Lunchtime lecture from the incredible Nadia Thalmann, re-creating humans is so complicated. We are complex wee primates.
Kate Darling – Ethical issues in human-robot interaction
RIP Hitchbot 🙁
There’s a Phillip K. Dick android… because of course there is… And it will dream of electric sheep as soon as someone can programme dreams.
Stuart Russell, vice chair of the World Economic Forum Council on robotics and artificial intelligence, called for a “ban of highly human-like humanoid robots” during the Milken Institute’s panel titled “Artificial Intelligence: Friend or Foe?”
“We’re just not equipped in our basic brain apparatus to see something that’s perfectly humanoid and not treat it as a human being,” he said. “So in some sense, a humanoid robot is lying to us using the lower levels of our brain we don’t get to control.”
“Particularly for young children, growing up in a household where there are humanoid robots and humans it could be extremely confusing,” he said. “And we could see psychoses developing as a result of machines not behaving as the child expects them to behave because they think its a human.”

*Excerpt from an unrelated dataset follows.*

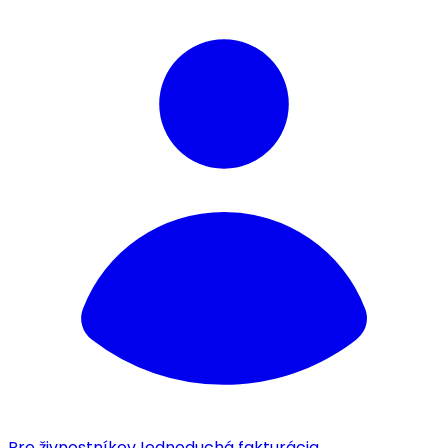
Pre živnostníkov
Jednoduchá fakturácia.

A study done by various Japanese researchers actually found that children are likely to show “serious abusive behaviors” towards robots. The researchers concluded that the more human-like the robots looked (or more they approached the uncanny valley) the more likely it was for kids to start beating them up.
Little kids might just be evil though… it’s a distinct possibility…
Robot is a relative newcomer to the English language. It was the brainchild of the Czech playwright, novelist and journalist Karel Čapek, who introduced it in his 1920 hit play, R.U.R., or Rossum’s Universal Robots. Science historian Howard Markel discusses how Čapek thought up the word.